INSURANCE companies have a talent for thinking up new "products" to sell, but their most popular policies continue to be whole life, term and the relatively new universal life. Which of those three is best for you?

In pondering that question, bear in mind that you need life insurance early in your career, when your children are young and your assets are low. But if you plan properly as you grow older, your insurance needs should decline or even disappear.

The insurance that protects your family when you need it most for the lowest possible price is term insurance. Premiums are modest when you are young, but advance along with your age. Rates go up every year in the most successful plan. That's annual, renewable and convertible term. If you want, you can convert it automatically into whole life insurance.

Whole life insurance premiums, by contrast, never rise. But whole life buyers start out paying several times as much as they would for term. At Equitable, $212 a year buys $100,000 worth of annual renewable term at age 40 for a man who does not smoke and $198 buys that amount for a woman who does not smoke. By contrast, $100,000 of whole life costs $1,620 a year for nonsmoking males and $1,369 for nonsmoking females at age 40.

The excess premium goes into a whole life cash reserve. When you retire, you can surrender your policy and retrieve a fair amount of the cash in your reserve. If you have kept the policy 25 or 30 years and used dividends to increase the face value, its cash value will be about two thirds the face value of the policy.

Whole life is a form of savings account. The tax deferred earnings grow, but the policyholder usually collects just a modest interest rate on his savings. And whole life has other disadvantages. There are heavy sales charges, typically 55% of the first year's premium, plus 5% annually for the next nine years.

Rows from a dataset
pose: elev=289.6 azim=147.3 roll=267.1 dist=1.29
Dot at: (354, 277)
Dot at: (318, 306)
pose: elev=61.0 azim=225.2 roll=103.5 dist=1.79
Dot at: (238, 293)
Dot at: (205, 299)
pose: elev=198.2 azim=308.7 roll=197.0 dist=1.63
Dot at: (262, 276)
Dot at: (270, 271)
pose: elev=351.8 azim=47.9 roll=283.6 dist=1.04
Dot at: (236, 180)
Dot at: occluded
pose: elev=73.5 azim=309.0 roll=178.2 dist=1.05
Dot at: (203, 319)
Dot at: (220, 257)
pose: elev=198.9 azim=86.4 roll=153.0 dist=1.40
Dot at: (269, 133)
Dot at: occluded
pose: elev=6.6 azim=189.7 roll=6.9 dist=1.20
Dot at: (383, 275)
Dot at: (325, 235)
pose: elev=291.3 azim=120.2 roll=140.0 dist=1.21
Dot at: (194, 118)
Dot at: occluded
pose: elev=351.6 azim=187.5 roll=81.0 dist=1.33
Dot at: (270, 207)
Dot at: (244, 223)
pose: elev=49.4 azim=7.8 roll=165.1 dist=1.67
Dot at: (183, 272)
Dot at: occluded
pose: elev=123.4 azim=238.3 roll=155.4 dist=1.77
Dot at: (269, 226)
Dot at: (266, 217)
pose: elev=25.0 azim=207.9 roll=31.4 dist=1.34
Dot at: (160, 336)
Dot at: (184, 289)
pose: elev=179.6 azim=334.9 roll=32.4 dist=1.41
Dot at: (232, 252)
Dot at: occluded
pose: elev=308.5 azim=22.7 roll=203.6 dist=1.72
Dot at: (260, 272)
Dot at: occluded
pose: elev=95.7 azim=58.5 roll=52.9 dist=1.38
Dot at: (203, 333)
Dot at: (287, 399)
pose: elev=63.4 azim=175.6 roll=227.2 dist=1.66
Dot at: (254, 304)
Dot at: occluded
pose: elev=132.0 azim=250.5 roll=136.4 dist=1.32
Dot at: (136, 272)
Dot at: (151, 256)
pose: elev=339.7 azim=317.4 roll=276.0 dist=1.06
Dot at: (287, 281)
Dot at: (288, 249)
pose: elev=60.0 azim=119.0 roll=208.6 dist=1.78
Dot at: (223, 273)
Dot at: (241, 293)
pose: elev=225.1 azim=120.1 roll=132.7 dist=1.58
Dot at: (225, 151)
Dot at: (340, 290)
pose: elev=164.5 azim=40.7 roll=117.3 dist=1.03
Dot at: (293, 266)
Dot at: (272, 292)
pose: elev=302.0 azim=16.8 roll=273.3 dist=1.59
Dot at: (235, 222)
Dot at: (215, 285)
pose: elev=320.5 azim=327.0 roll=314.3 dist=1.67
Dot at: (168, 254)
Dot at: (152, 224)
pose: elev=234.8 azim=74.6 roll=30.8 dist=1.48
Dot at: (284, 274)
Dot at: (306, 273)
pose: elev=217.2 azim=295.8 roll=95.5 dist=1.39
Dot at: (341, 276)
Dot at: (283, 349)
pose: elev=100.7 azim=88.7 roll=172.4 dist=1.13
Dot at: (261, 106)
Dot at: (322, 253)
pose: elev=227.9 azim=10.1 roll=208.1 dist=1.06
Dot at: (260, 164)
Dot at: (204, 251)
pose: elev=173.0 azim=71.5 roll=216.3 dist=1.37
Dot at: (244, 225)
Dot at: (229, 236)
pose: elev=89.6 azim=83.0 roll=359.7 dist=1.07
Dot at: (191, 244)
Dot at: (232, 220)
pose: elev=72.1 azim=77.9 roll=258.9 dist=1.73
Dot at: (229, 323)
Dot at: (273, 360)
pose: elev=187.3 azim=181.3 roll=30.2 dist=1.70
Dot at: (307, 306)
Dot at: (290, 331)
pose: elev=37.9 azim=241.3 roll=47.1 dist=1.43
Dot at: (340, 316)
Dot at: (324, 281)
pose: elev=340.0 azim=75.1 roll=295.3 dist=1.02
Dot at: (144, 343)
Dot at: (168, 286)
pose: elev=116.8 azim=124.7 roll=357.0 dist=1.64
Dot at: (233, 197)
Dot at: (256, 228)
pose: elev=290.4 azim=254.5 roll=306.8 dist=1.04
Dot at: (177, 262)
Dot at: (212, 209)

■ COMPLETE THE FOLLOWING
(1) In the life insurance article, what sales charge does whole life typically carry in the first year?
(2) Return the passage of the life insurance article from "INSURANCE companies have" to "whole life insurance.", copied word for word.

■ SOLUTIONS BY TASK
(1) Typically 55% of the first year's premium.

(2)
INSURANCE companies have a talent for thinking up new "products" to sell, but their most popular policies continue to be whole life, term and the relatively new universal life. Which of those three is best for you?

In pondering that question, bear in mind that you need life insurance early in your career, when your children are young and your assets are low. But if you plan properly as you grow older, your insurance needs should decline or even disappear.

The insurance that protects your family when you need it most for the lowest possible price is term insurance. Premiums are modest when you are young, but advance along with your age. Rates go up every year in the most successful plan. That's annual, renewable and convertible term. If you want, you can convert it automatically into whole life insurance.